● **Required work**
Set down only these lines, exactly: the line containing "остались две зубастых" and all lines through the end of the data below. Omit pictures.
-------- Data to process
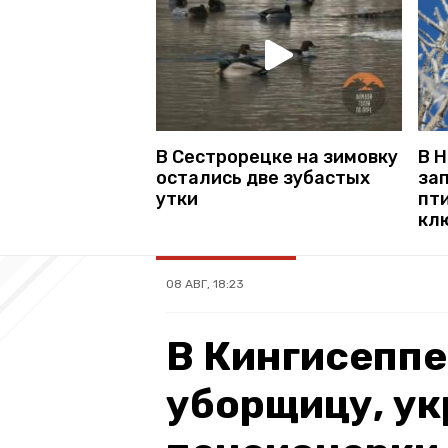
В Сестрорецке на зимовку
В 
остались две зубастых
за
утки
пт
кл
08 АВГ, 18:23
В Кингисепп
уборщицу, у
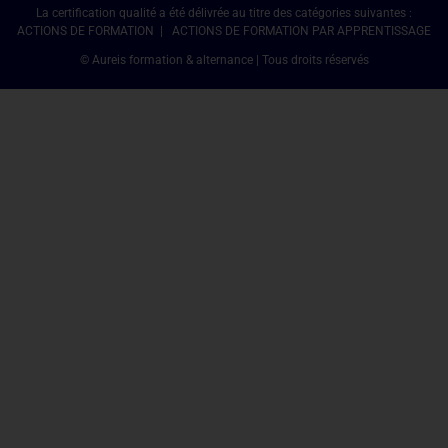
La certification qualité a été délivrée au titre des catégories suivantes :
ACTIONS DE FORMATION | ACTIONS DE FORMATION PAR APPRENTISSAGE
© Aureis formation & alternance | Tous droits réservés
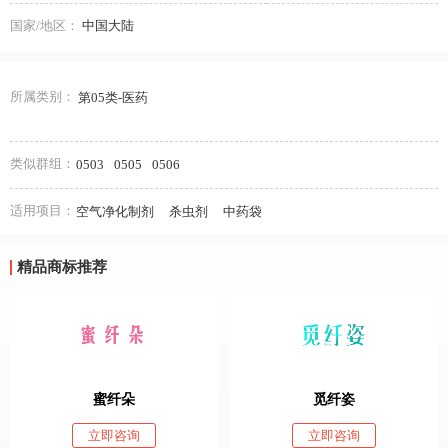
国家/地区：
中国大陆
所属类别：
第05类-医药
类似群组：
0503
0505
0506
适用项目：
空气净化制剂
杀虫剂
中药袋
精品商标推荐
蜜纤朵
觅纤姿
立即咨询
立即咨询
----------------
● **Task response**
остались две зубастых
за
утки
пт
кл
08 АВГ, 18:23
В Кингисепп
уборщицу, у
La certification qualité a été délivrée au titre des catégories suivantes :
ACTIONS DE FORMATION | ACTIONS DE FORMATION PAR APPRENTISSAGE
© Aureis formation & alternance | Tous droits réservés
国家/地区：
中国大陆
所属类别：
第05类-医药
类似群组：
0503
0505
0506
适用项目：
空气净化制剂
杀虫剂
中药袋
精品商标推荐
蜜纤朵
觅纤姿
立即咨询
立即咨询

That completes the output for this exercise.